How to Make Lemon White Bean Soup with Turkey and Greens Recipe

Step 1: Sauté the Aromatics and Veggies

Start by heating olive oil in a large pot over medium heat. Toss in the diced onion, sliced carrots, and celery. Sauté everything, stirring occasionally, for about 5 to 7 minutes. You’re looking for the veggies to soften and the onions to turn translucent; the aroma that fills your kitchen will let you know you’re on the right track.

Step 2: Build Flavor with Herbs and Garlic

Next, add the minced garlic, dried thyme, dried oregano, and red pepper flakes (if using) to the softened veggies. Stir and let them cook for about a minute. This quick step draws out their fragrance and infuses the base of the Lemon White Bean Soup with Turkey and Greens Recipe with herby, garlicky warmth.

Step 3: Simmer the Soup Base

Pour in the chicken or turkey broth and bring the mixture up to a gentle simmer. Now add the drained white beans and cooked turkey. Let the soup bubble gently for about 10 minutes, which gives the flavors a chance to mingle and the beans to get nice and creamy.

Step 4: Add Greens for Color and Freshness

Stir in your fresh spinach or chopped kale, and let them wilt into the bubbling soup. This only takes 2 to 3 minutes, but don’t rush — the greens should turn bright and tender but not overcooked. This step is what gives your Lemon White Bean Soup with Turkey and Greens Recipe its irresistible pop of color and a boost of nutrients.

Step 5: Brighten with Lemon and Season

Take the pot off the heat and squeeze in the juice of one lemon, stirring well to combine. Taste and then add salt and freshly cracked black pepper until it’s seasoned just right. The lemon lifts all the flavors and gives your soup that signature sunny finish.

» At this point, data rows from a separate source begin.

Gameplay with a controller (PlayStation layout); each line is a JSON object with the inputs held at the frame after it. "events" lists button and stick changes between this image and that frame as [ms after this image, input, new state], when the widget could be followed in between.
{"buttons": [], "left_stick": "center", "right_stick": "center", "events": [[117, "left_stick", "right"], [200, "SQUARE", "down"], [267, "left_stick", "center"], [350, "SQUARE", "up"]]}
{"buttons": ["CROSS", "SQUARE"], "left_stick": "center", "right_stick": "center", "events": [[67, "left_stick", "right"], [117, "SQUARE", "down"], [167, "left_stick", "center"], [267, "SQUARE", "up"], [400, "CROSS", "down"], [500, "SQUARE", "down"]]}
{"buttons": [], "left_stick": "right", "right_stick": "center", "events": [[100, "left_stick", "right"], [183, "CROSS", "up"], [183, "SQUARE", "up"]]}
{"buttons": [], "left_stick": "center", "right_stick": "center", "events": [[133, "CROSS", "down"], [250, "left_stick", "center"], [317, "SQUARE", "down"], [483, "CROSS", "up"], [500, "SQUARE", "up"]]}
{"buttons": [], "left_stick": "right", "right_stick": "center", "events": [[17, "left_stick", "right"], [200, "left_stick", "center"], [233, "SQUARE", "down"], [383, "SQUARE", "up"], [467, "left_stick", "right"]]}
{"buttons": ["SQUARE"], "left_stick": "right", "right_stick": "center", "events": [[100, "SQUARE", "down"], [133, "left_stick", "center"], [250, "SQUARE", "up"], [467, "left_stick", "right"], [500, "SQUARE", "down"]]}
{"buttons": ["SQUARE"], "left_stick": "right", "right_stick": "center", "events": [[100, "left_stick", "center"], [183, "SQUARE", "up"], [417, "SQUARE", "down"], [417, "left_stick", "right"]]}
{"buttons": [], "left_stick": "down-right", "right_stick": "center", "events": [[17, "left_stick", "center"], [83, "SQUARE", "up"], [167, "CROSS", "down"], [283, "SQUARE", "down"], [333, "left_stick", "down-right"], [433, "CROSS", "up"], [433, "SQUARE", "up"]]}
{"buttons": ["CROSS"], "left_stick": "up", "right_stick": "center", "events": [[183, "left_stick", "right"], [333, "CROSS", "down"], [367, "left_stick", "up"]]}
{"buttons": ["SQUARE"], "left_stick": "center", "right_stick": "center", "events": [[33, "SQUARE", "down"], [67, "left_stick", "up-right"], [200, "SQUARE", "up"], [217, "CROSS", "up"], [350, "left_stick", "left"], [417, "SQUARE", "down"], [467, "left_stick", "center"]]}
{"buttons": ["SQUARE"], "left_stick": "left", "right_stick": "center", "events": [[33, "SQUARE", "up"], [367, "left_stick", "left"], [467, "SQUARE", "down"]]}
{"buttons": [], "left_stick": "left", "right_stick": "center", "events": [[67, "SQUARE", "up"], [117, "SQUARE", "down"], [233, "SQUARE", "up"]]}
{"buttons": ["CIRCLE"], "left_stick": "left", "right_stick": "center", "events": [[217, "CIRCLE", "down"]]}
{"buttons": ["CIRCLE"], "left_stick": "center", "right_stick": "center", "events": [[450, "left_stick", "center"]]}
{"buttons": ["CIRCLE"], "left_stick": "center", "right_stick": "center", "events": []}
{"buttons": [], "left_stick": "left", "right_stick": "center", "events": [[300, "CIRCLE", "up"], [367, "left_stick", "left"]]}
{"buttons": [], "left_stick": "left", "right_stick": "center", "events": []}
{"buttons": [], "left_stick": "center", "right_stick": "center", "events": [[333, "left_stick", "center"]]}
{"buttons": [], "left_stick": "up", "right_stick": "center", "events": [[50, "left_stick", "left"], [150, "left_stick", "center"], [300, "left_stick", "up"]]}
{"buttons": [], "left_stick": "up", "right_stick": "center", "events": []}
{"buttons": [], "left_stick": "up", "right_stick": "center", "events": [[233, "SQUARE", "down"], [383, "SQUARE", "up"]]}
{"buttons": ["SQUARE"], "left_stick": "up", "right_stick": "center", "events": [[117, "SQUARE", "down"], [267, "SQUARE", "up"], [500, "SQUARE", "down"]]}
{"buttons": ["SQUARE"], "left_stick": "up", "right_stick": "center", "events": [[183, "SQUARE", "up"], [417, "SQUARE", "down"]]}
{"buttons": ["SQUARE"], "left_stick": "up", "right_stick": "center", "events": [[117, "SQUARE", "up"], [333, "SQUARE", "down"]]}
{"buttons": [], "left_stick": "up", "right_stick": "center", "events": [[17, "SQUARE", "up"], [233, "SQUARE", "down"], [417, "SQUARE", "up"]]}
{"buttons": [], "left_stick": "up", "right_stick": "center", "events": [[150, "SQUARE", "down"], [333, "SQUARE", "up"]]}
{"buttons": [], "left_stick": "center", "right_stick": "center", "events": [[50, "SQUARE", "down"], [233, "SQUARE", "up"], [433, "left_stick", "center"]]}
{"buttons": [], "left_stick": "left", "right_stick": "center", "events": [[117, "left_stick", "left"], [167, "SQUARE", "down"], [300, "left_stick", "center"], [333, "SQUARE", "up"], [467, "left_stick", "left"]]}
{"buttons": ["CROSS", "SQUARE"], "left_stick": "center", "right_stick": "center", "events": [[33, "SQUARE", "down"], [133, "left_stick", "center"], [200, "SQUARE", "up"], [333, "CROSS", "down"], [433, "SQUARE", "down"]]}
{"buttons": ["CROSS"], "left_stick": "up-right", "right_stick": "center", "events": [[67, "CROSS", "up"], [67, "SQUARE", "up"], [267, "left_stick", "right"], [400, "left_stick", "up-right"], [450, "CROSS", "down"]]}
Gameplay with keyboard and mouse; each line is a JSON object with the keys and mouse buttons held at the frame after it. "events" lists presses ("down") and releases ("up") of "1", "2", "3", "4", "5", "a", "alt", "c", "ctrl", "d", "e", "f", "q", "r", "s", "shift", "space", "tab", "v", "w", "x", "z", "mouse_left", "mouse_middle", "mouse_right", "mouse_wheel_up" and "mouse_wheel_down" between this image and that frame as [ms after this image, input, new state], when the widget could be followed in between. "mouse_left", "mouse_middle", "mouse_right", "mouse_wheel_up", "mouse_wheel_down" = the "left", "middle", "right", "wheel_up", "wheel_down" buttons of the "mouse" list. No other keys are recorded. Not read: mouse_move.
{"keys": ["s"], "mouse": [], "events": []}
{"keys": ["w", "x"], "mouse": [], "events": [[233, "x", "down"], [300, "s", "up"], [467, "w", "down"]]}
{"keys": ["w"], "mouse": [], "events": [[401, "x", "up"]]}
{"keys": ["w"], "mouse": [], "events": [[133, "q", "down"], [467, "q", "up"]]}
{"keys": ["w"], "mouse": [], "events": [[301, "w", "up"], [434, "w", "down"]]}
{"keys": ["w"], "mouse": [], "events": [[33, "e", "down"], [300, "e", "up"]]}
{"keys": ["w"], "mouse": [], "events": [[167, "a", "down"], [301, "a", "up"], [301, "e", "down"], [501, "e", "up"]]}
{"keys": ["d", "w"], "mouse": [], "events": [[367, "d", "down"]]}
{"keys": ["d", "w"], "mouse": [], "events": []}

How to Serve Lemon White Bean Soup with Turkey and Greens Recipe

Lemon White Bean Soup with Turkey and Greens Recipe - Recipe Image

Garnishes

To make your bowl pop, top each serving with a thin lemon slice and a generous sprinkle of fresh parsley. The lemon slice is more than just pretty — it looks festive and offers a zesty boost with every bite. Fresh parsley adds vibrant green and a garden-fresh flavor that makes the soup truly sing.

Side Dishes

This soup pairs beautifully with warm, crusty bread or a simple side of garlic toast — perfect for dunking into the flavorful broth. For a lighter pairing, a crisp green salad with a lemony vinaigrette echoes the citrus notes of the soup, rounding out a nourishing meal.

Creative Ways to Present

Try serving Lemon White Bean Soup with Turkey and Greens Recipe in oversized mugs for a cozy lunch, or pour it into rustic bowls and add an extra swirl of good olive oil. For brunch, offer mini portions in small cups as a starter, garnished with a fancy twist of lemon peel. Don’t be afraid to let your creativity shine — the vibrant green, orange, and yellow colors make it perfect for an Instagram-worthy table.

Make Ahead and Storage

Storing Leftovers

Let leftover soup cool to room temperature, then ladle it into airtight containers. It will keep well in the refrigerator for up to 4 days, making the Lemon White Bean Soup with Turkey and Greens Recipe a fabulous meal prep option for busy weeks. The flavors get even more delicious as they meld together!

Freezing

This soup freezes very well, especially if you use kale instead of spinach (since kale holds up a bit better). Just portion cooled soup into individual freezer containers, leaving an inch at the top for expansion. Store for up to 2 months. Thaw overnight in the fridge before reheating for the best texture.

Reheating

To reheat, pour the soup into a pot and warm it gently over medium heat until hot, stirring occasionally. If it’s a little thick after chilling, splash in a bit more broth or water to reach your desired consistency. You can also reheat single portions in the microwave, covered, in 1-minute bursts, stirring in between to ensure it heats evenly.

FAQs

Can I use chicken instead of turkey in the Lemon White Bean Soup with Turkey and Greens Recipe?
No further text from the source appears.